Intentional Collaboration in the Classroom

5 Min Read  •  Community Connections

One definition of collaboration is the action of working with someone to produce or create something. Sounds great, but there are many logistical hurdles that must first be addressed. Conflicting priorities, meetings to attend, parents to speak with, student issues to work out… who’s got time to collaborate? But we all know it: intentional collaboration in the teaching world is essential!

Any creatively executed project begins with teacher collaboration. I’m sharing a simple three-step collaboration approach to help you develop fresh and exciting curriculum for your students. If followed, your students will show increased engagement, and you will have the results you seek.

Take the Plunge

How often have we inadvertently pigeonholed ourselves into tunneled teaching? We focus on the standards, which is essential. But then we forget to use the strengths and knowledge base of those in our own organization! Keeping the Door Open to Collaboration discusses much of what probably occurs at your school. It also addresses how two teachers who didn’t initially click found success in their collaboration. How? By focusing on what was good for their students. Their protocol helped to set the stage to plan for teacher creativity and student success.

When we acknowledge the value and importance of intentionally reaching out to others by making connections, we grow professionally. Think about how our brain works for a second. Through electrical impulses in our synapses and connections. The Divided Brain, by Iain McGilchrist, is a fascinating presentation on the incredible connections within the human brain and how not one section of our brain can work in isolation.

The more synapse connections that we have, the better for our brain power. So it goes without saying that the more professional connections we have, the better for our teaching practice! By taking the plunge and proactively committing to collaborate with your team – or any other teacher for that matter – you are automatically doing each other a favor.

Designate Focused Time Together

After making the decision to take the plunge, designate specific and protected time to meet with one another. Focus on desired accomplishments and goals… possibilities of what can be. Think of the first and/or second collaboration meeting as your brainstorming session(s).

This is the time to “blue-sky” it together. No idea is a bad idea. Dream. Do not allow possibilities to become squandered with questions like “how are we going to do that?” Logistical issues can always be worked out. If it is not impossible, then it must be possible. You simply need to figure out how to make it happen.

Collaborating on Project Based Learning discusses the harmonization aspect of collaborating with another teacher, or a team of teachers in order to reach full learning potential possibilities.

Enrichment matters

It was through this collaboration that I was able to enrich a lesson for my students while learning fractions in math. What resulted during my collaboration time was the idea for a very fun STEAM-type activity that involved Legos.

After downloading and printing Lego Challenge Cards I randomly gave each of my students a card. Their task was to build whatever challenge the card posed. My students had a great time and were very creative with the result of their end product.
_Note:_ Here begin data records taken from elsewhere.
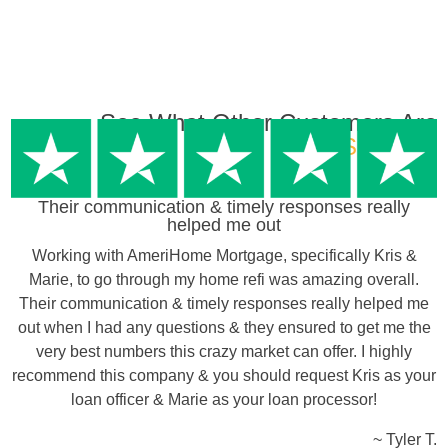
See What Other Customers Are
Saying…
Their communication & timely responses really
helped me out
Working with AmeriHome Mortgage, specifically Kris &
Marie, to go through my home refi was amazing overall.
Their communication & timely responses really helped me
out when I had any questions & they ensured to get me the
very best numbers this crazy market can offer. I highly
recommend this company & you should request Kris as your
loan officer & Marie as your loan processor!
~ Tyler T.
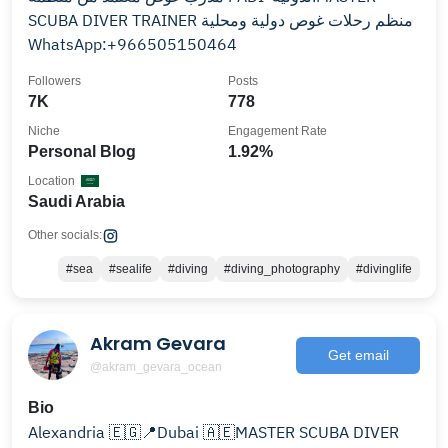
SCUBA DIVER TRAINER منظم رحلات غوص دولية ومحلية
‏WhatsApp:+966505150464
Followers
Posts
7K
778
Niche
Engagement Rate
Personal Blog
1.92%
Location
Saudi Arabia
Other socials:
#sea
#sealife
#diving
#diving_photography
#divinglife
Akram Gevara
Get email
@akram_gevara_ocean
Bio
Alexandria 🇪🇬📍Dubai 🇦🇪MASTER SCUBA DIVER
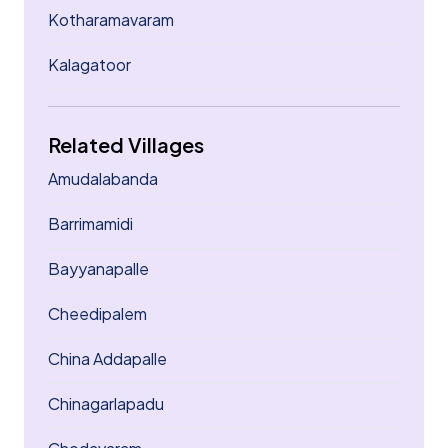
Kotharamavaram
Kalagatoor
Related Villages
Amudalabanda
Barrimamidi
Bayyanapalle
Cheedipalem
China Addapalle
Chinagarlapadu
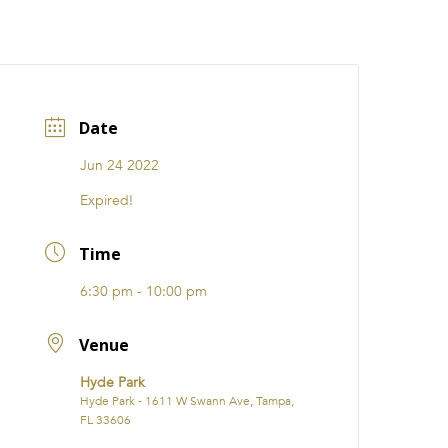
CATIONS
EVENTS
i31 giftS
Careers
FRANCHISE
Date
Jun 24 2022
Expired!
Time
6:30 pm - 10:00 pm
Venue
Hyde Park
Hyde Park - 1611 W Swann Ave, Tampa,
FL 33606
They not only had a great time being individually creative within the boundaries of their challenge card, but they also had the opportunity to sit and chat with their friends, while being productive! The next day, we associated their three-dimensional lego creation along with fractions. I had students count the total number of pieces in their creation, then count the total number of individual colors that comprised their creation. It was great to see the smiles of success in every student as they were able to see the connection of fractions to their fun brick-building activity. They better understood what fractions were all about. They gained a wholistic understanding on the purpose of fractions in mathematics and the best part… I didn’t have to tell them because they experienced it all on their own.

I owe this lesson success to intentional teacher collaboration because I had not thought of this creative, and hands-on slant.

Allow Flexibility and Change

Easy to say, not always so easy to permit in our practice. As teachers we want the best for our students and therefore we place high expectations not only on them, but ourselves as well. Due to this high bar we place on ourselves, we can often become frustrated when things do not play out as planned.

Follow-up teacher collaboration will no doubt shed much light on past planning and actual lesson implementation. You will discuss the usual ‘what went well, and what didn’t’. This is the time to remain open to possibilities, as you did during your initial meetings together. During discussion, each perspective on lesson implementation needs to be heard and reflected upon. There will be change. There will be modifications to the lesson. Allow this to occur and
embrace the new possibilities that surface. I don’t believe I ever conducted a lesson and thought afterward to myself “That was perfect the way it was, I will bottle it and not change a thing.”

We often encourage our students to ‘go with the flow’, so our practice should not reflect otherwise.

Other benefits of collaboration

Student success is obviously the first goal of collaboration but collaboration also helps in more ways than just lesson planning. It helps me with my mood, my outlook on the day, the week, the year. Selfishness aside, it helps my teaching partner as well because we are able to bounce ideas off one another. We are able to encourage and cheer one another up when frustration levels rise.

Creative teaching is not automatically granted with accumulated years in our profession. Yes, it may help to add to our overall experience, but years of experience is not indicative of success. Our success, your success, is how you use the information that is not only in front of you but around the corner where you have to look in order to find. We all like to find out what’s inside the box. You now have permission to open more than just one.